Mitolojiden günümüze sarkan neler var? Başta Dioynsos var. Artık, şarap ve tiyatro dendiğinde o bir semboldür. Groteskler kötülüğün sembolleridir. Çoğunlukla öyledir. Allien bir dionysos ise, V FOR VENDETTA bir pikaresktir. Kötülüğü yansıtmak kötülüğün diğer adı mıdır? Evet ancak VENDETTA Der ki, ben bir düşünceyim. Joker bir pikaresktir. Kötülüğü yansıtmak yine kötülüktür. Ancak tekinsiz olanı beklemek, Dionysos’u beklemektir. Kılık değiştiren, gazabı olan değişik bir tanrı figürü. Tanrılar öyle esirgeyen bağışlayan türden değil, doğa olaylarının acımasızlığı ve savaşların acımasızlığı, panteizme yansıyor. Öç tanrıları, simgesel pandoranın kutusu ve daha binlerce tanrı, anime, yarı anime varlıklar vs Korkunç figürler, anime dönüşümler doğurganlığın salt kadın doğasının bir mucizesi olmadığının keşfi gibi birbirinin içine giren süreçlerin, kötülüğün ve tekinsiz olanın hep biz yani insan olduğu gerçeğini sergiliyor.
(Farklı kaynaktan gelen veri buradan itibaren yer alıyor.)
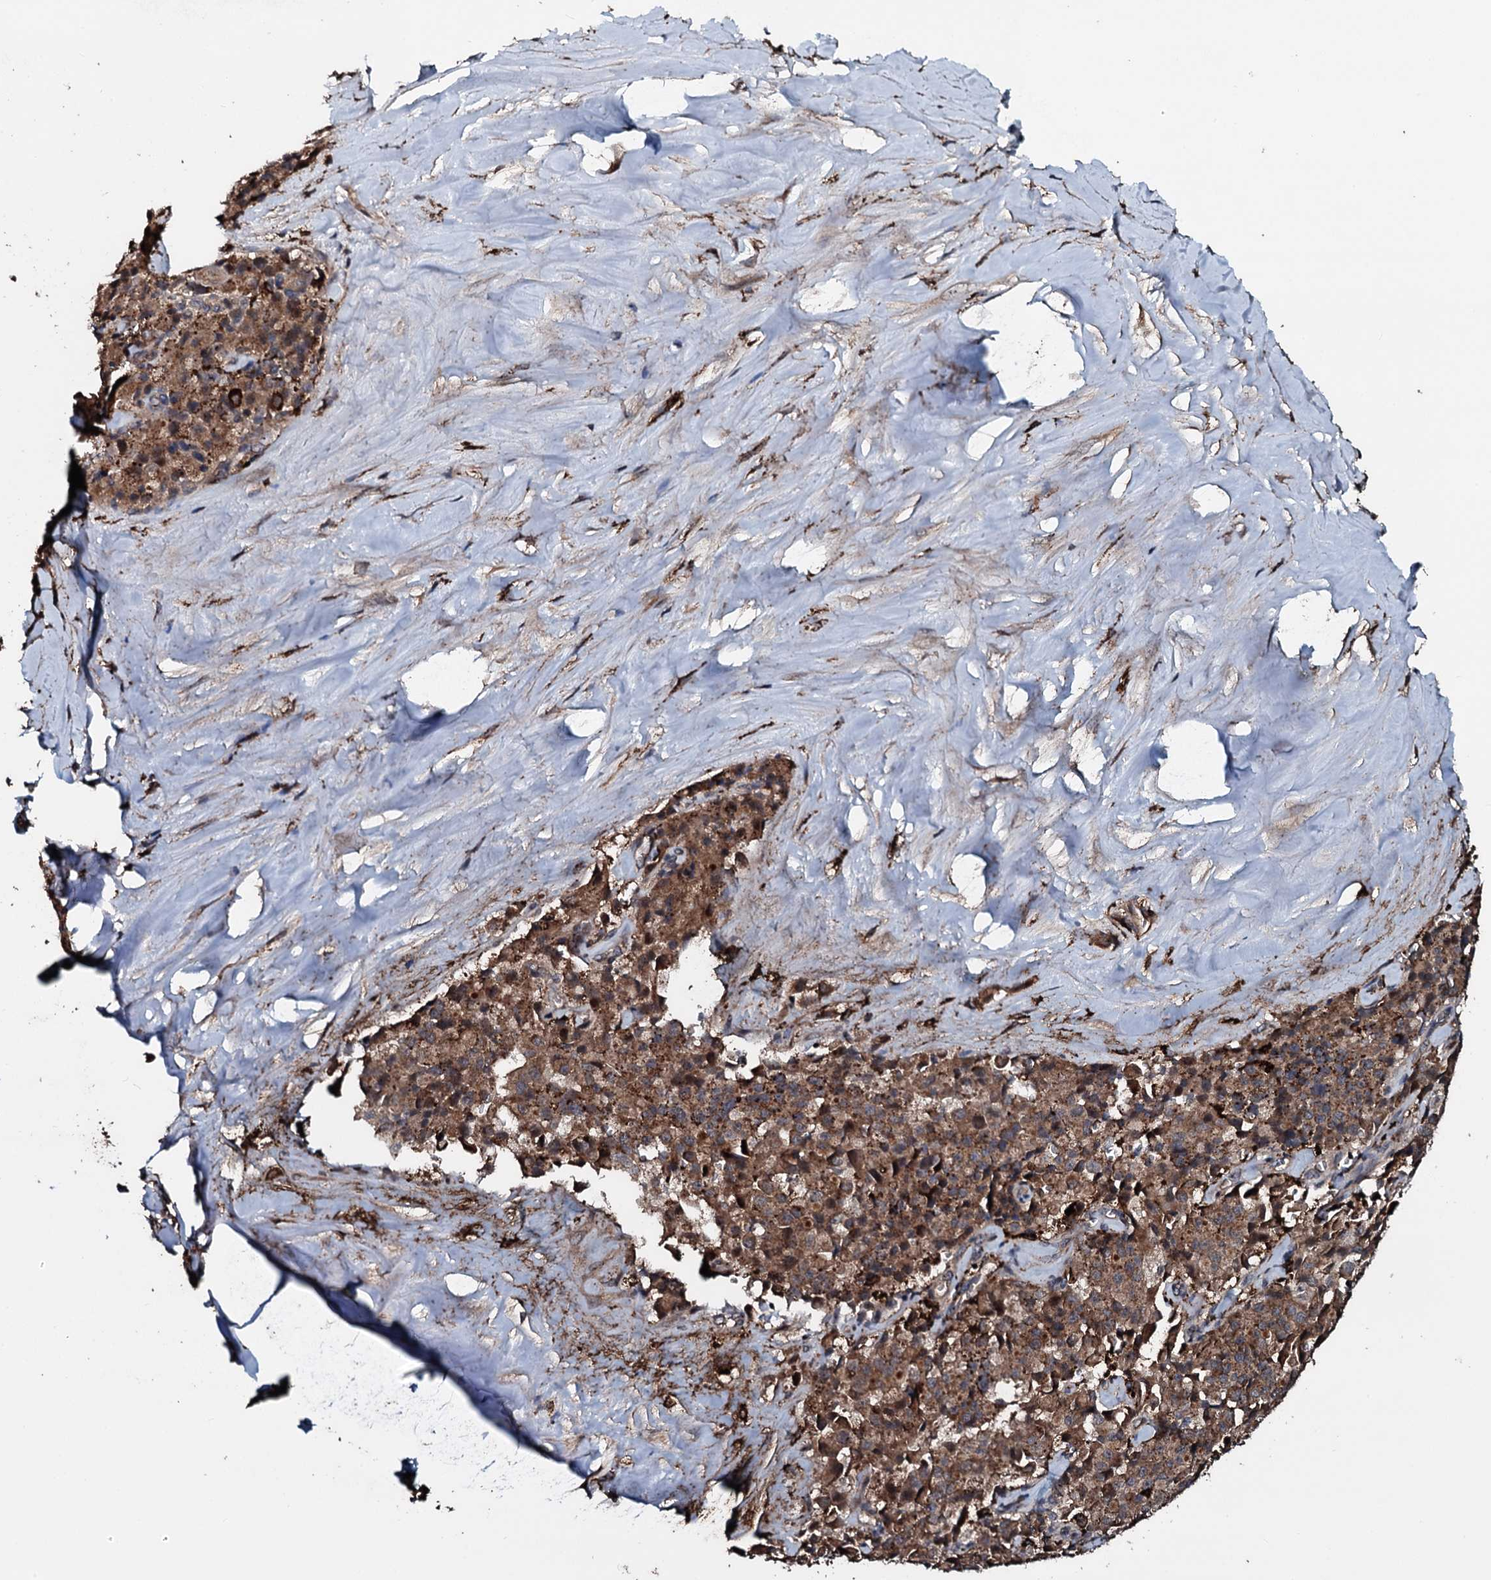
{"staining": {"intensity": "moderate", "quantity": ">75%", "location": "cytoplasmic/membranous"}, "tissue": "pancreatic cancer", "cell_type": "Tumor cells", "image_type": "cancer", "snomed": [{"axis": "morphology", "description": "Adenocarcinoma, NOS"}, {"axis": "topography", "description": "Pancreas"}], "caption": "High-magnification brightfield microscopy of pancreatic adenocarcinoma stained with DAB (3,3'-diaminobenzidine) (brown) and counterstained with hematoxylin (blue). tumor cells exhibit moderate cytoplasmic/membranous expression is identified in approximately>75% of cells. (IHC, brightfield microscopy, high magnification).", "gene": "TPGS2", "patient": {"sex": "male", "age": 65}}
Hava atmosfer olaylarının bilgisinden uzak, gök taşlarının hareketi bilgisinden uzak insanın, hep tanrıların gazabına uğraması hikâyelerini doğurup duruyordu. Ancak bugün bilgiye hakim olurken, doğaya kötülük etme arkaiğinde belki bu öç tanrısının, artık insanlar olduğu gerçeğini gösteriyor. Yani doğadan bin yıllarca korkup hikayelere sığınan insan, artık o doğadan intikamını alıyor. Sonrasında yine kıyamet filmleri ile kendilerinden bile intikam alan insanı görüyoruz. Neden çünkü doğadan koptuğuna inanan insan, doğanın bir gün intikam alacağı tezahüründen hâlâ vazgeçemiyor ki, makul görünen sonuçsal gerekçeler, kendi kıyametlerimizi hazırladığımızı doğruluyor. Korkunç ateşler, lavlar, büyük anime, devler, King Konglar, maske gibi hala içimize işlemiş kötülüğün tersinir yansımalarını görmekteyiz. King Kong u adasında yani kendi doğasında bırakmıyoruz. Onu kendi yüksek yapılarımıza çıkarıyoruz. Etrafında helikopterler uçurup, ona ateş ediyoruz. Binlerce yıllık bir intikamı alır gibi. Kötü olan biziz Doğa kendi hakikatinde var olduğu için bile ya hikâyelere sığınıyoruz.

Bu arada Klasisizme bir parantez açmak gerekiyor. İçimizde ki öç tanırlarını, ehlileştirdiğimiz, modern, duygusal insanı yarattığımız dönem. Modernizm, klasisizm ve teknoloji bir bütünlük arz ederken, insan dediğimiz varlığında, bu dönemsel süreçlerde ki değişimi farklı oldu. Büyük olasılıkla kendi tinsel yanını hızla terk ediyor. Bu sanata da yansıyor. Sanat, tekinsizliğin de ötesi bir diyara, kötülüğün aleni ve dönüşümün en son haline veriliyor ki, buna da fütürizme yol almak diyebiliriz. Distopyalar kötücül olanın, örgün ve en kuşatılmış hali olarak karşımıza dikiliyor. Foucault’un hapishanelerin doğuşu izahının ötesi, tüm insanlığı hapis bir gözlem altında tutmak olarak görüyoruz. Ve yazık ki bunun, yaşamsal karşılığı somuttur. Bunda tüketim toplumu olma dayatmasının bir rolü de vardır. Kuşatılan topluma ne tüketeceği neyi nasıl konumlandıracağı söyleniyor. Kötücül olan bile bu tüketim dayatılmasında, bir materyal olabiliyor. Grotesk tekinsiz çığlık maskeleri bile artık satılıktır.

İnsan mitsel kodlarının açılımında ya da logosa geçişinde kendi kötülüğüne de bir yer veriyor. Apollonist düşünce modernizm ve güvence dolu bir hayat derken, alt metin bir faşizmdir. Güzellik bile faşizm düşüncesi ile orantılı bir duruma evrilmektedir. Pek çok grift dönemlerde başını gösteren anti kahramanların, asıl amacı, iyi, güzel, saf görünenin ardındakini gösterme amacıdır. Yani maskeler, maskeli olanın, maskesini düşürmek adına var oluyordur.